Australian film “The Dry” is a dry but compelling outback mystery thriller to be admired for several good reasons. Besides its solid plot which ably handles its two main mysteries, the movie is fully shrouded in the palpable sense of locations and people, and we find ourselves more immersed into its vast and remote rural background while also wondering more about what will be eventually revealed along the story.
After the calm but chilling opening scene, the movie begins to unfold the story via the viewpoint of a federal agent named Aaron Falk (Eric Bana). Many years ago, Aaron and his father left their rural hometown for some serious incident, but now he is requested to return to his hometown because of the funeral of his close friend, and he does not feel that comfortable about that in addition to being disturbed by the circumstance surrounding his friend’s death. It seems that, for some unknown reason, his friend killed his wife and their young son before committing suicide later, and the town is still reeling from the shock from this horrible incident when Aaron arrives before the funeral.
Although many years have passed since that old incident associated with him, there are some people who do not welcome Aaron’s presence much, and Aaron certainly prefers to leave as soon as possible once the funeral is over, but then he is held by the desperate request from his dead friend’s parents. He is not so sure about whether he can actually do anything for them, but he has no choice but to accept their request mainly because the dead friend’s father knows something about that old incident.
As Aaron reluctantly embarks on unofficially helping the investigation supervised by the local police sergeant, we get a series of flashback scenes showing the relationships among Aaron, his dead friend, and two girls who were close to them.
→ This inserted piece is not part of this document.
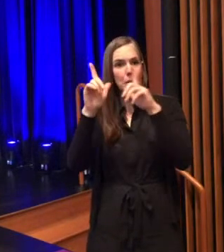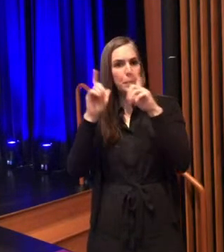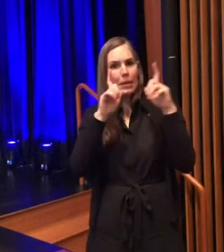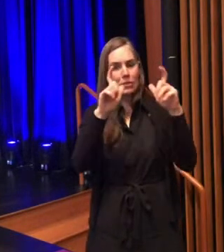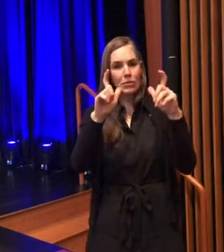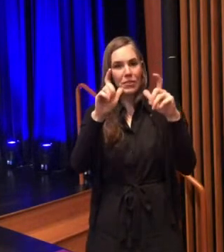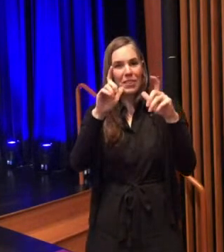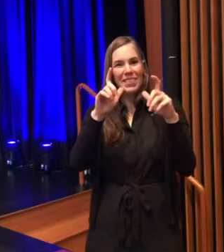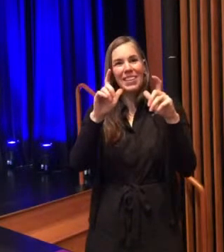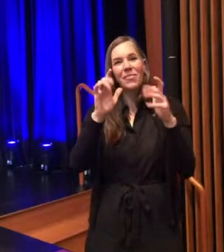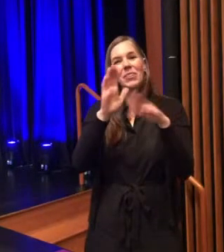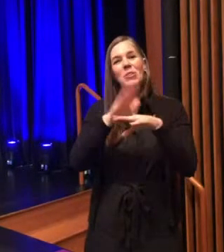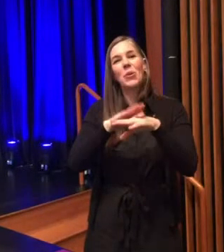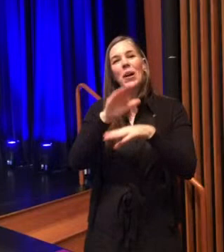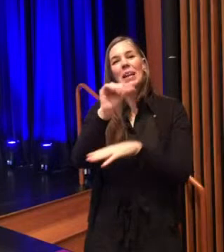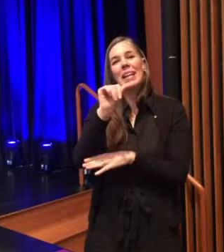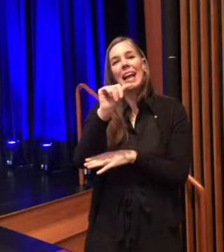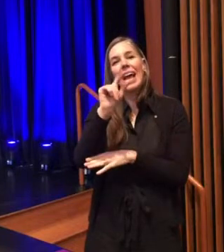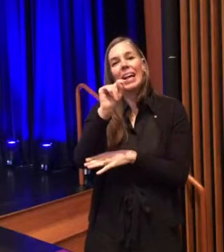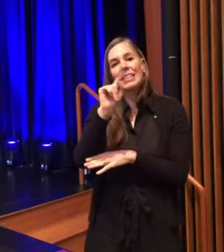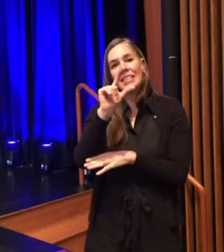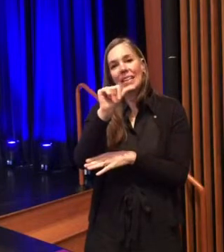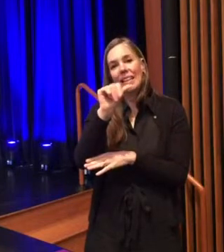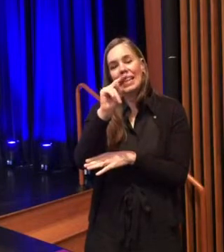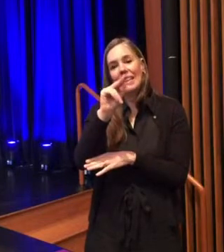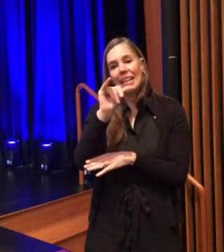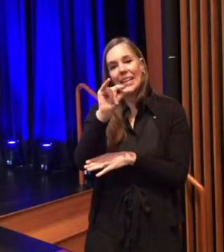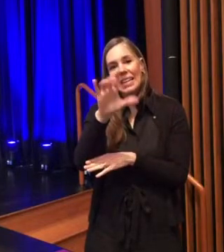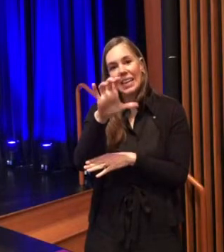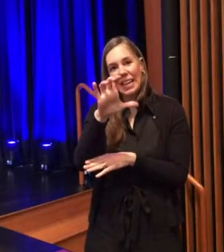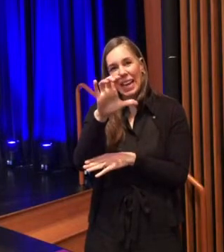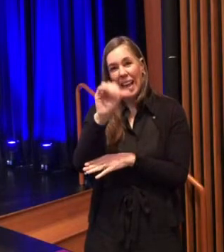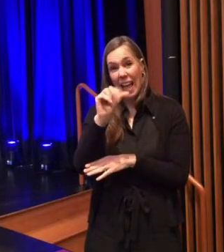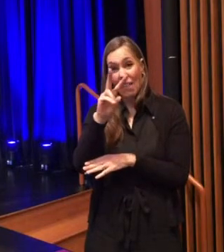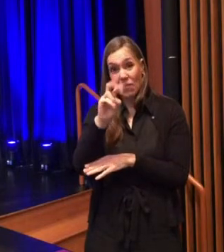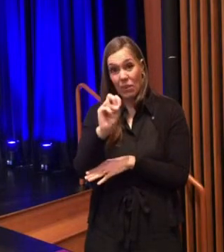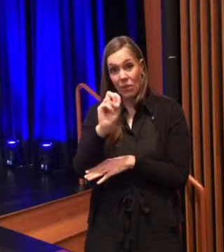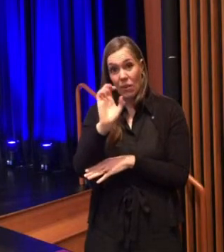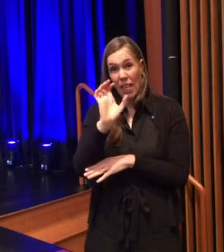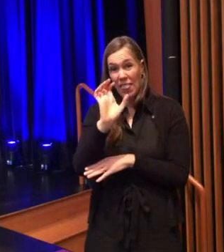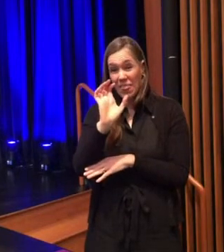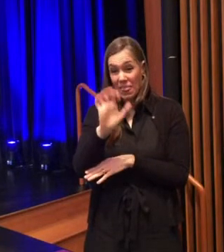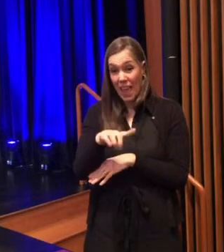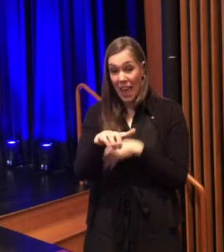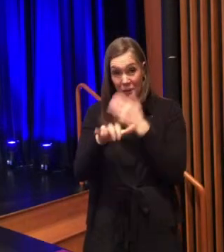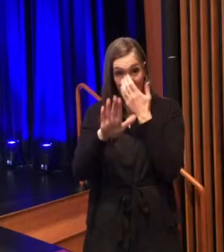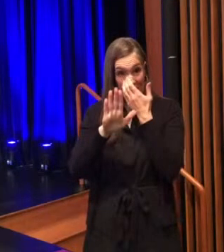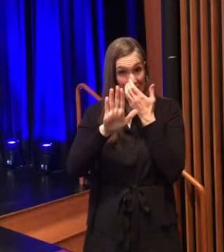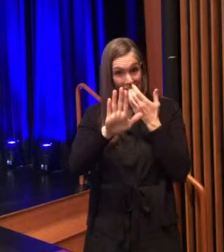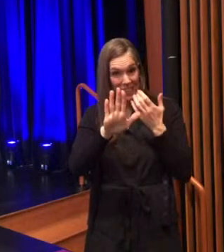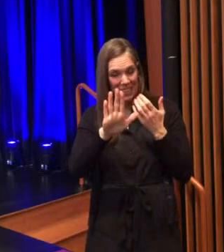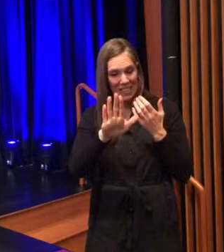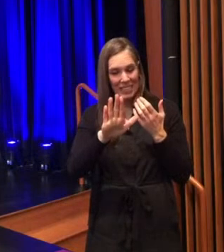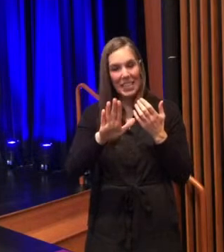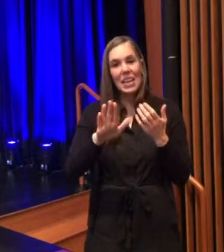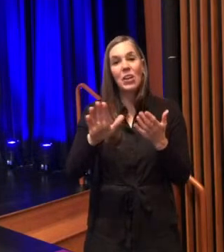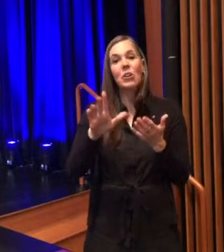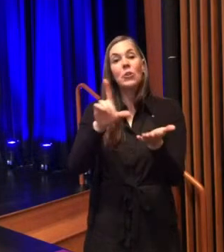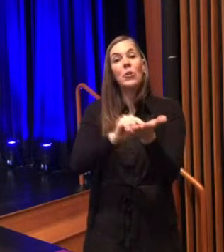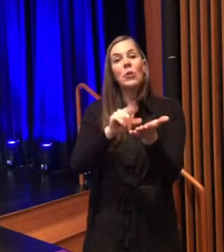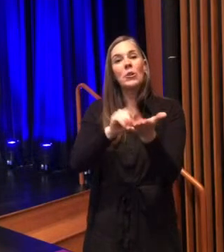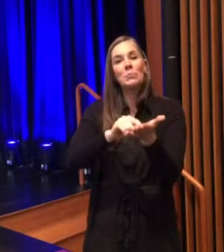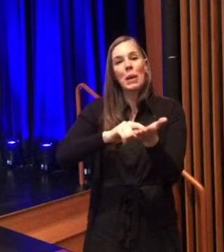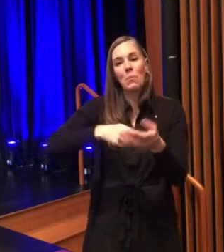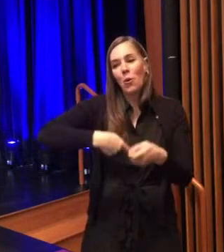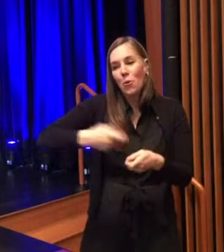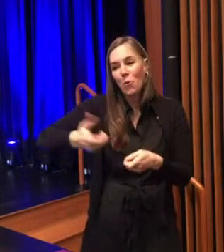got to know the city to know atlantic avenue but atlantic avenue was part of john's paper route when he was a boy and so helping this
Around that time when that old incident occurred, these four kids frequently hung around with each other outside, but then one of these two girls was found dead at a spot where they usually spent time together. For a reason to be revealed later in the story, Aaron was instantly regarded as the prime suspect, so he lied along with his friend for avoiding getting arrested, though their lie did not help him that much even though he was not arrested in the end.
While he looks around here and there for his informal investigation, Aaron comes to see that his dark past remains much alive in the town. That dead girl’s father and her cousin recognize Aaron with instant malice and hostility, and they do not have anything good to say about Aaron’s dead friend either. In case of Gretchen (Genevieve O’Reilly), who was the other girl in the group, she seems to be glad to see Aaron again, but it also looks like she has something she would rather not tell him for now.
Meanwhile, Aaron begins to sense a number of questionable things about the circumstance surrounding his friend’s death. There is a little but suspicious matter involved with shotgun shells supposedly used by his friend for killing himself as well as his two family members, and then Aaron subsequently discovers something which can be a crucial clue pointing at a certain person in the town. Is it possible that his friend and his two family members were actually murdered by someone else? If so, what was the actual motive behind that?
Deftly going back and forth between its two main mysteries, the screenplay by director/co-producer Robert Connolly and his co-writer Harry Cripps, which is based on the novel of the same name by Jane Harper, gradually throws more intrigue and tension into the story, and the movie holds our attention further with its vivid and distinctive local atmosphere, which is conveyed mainly via the calm but ominous shots of wide landscapes dried by many days of drought. As already shown from many other notable films including “Walkabout” (1971) and “Picnic at Hanging Rock” (1975), there is always something quite uncanny about the outback region of Australia, and cinematographer Stefan Duscio did a commendable job of capturing that striking quality well on the screen.
What is finally revealed during the last act of the film may not surprise you that much especially if you are an avid reader of mystery novels like me, but the movie keeps engaging us as before, and it is also supported well by the solid performances from its main cast members. Although he has been less prominent during last several years, Eric Bana, who also serves as one of the producers of the movie, is still a good actor as before, and his effective low-key lead performance carries us well from the beginning to the end of the story. In case of the other cast members, Genevieve O’Reilly brings some warmth to her several key scenes with Bana, and Keir O’Donnell is also fine as a local police officer who may not be so good in his job but does care about doing as much as he can about his latest case.
I must confess that I did not expect that much when I watched “The Dry” at last night. I felt rather tired right after watching “The Suicide Squad” (2021), but then I was surprised as finding myself intrigued and invigorated a lot by its mood, storytelling, and performance, and I eventually felt more satisfied with it than “The Suicide Squad”. To be frank with you, I think you will have a more productive time if you watch this modest but competent genre piece instead of “The Suicide Squad”, and I assure you that you will not be disappointed at all.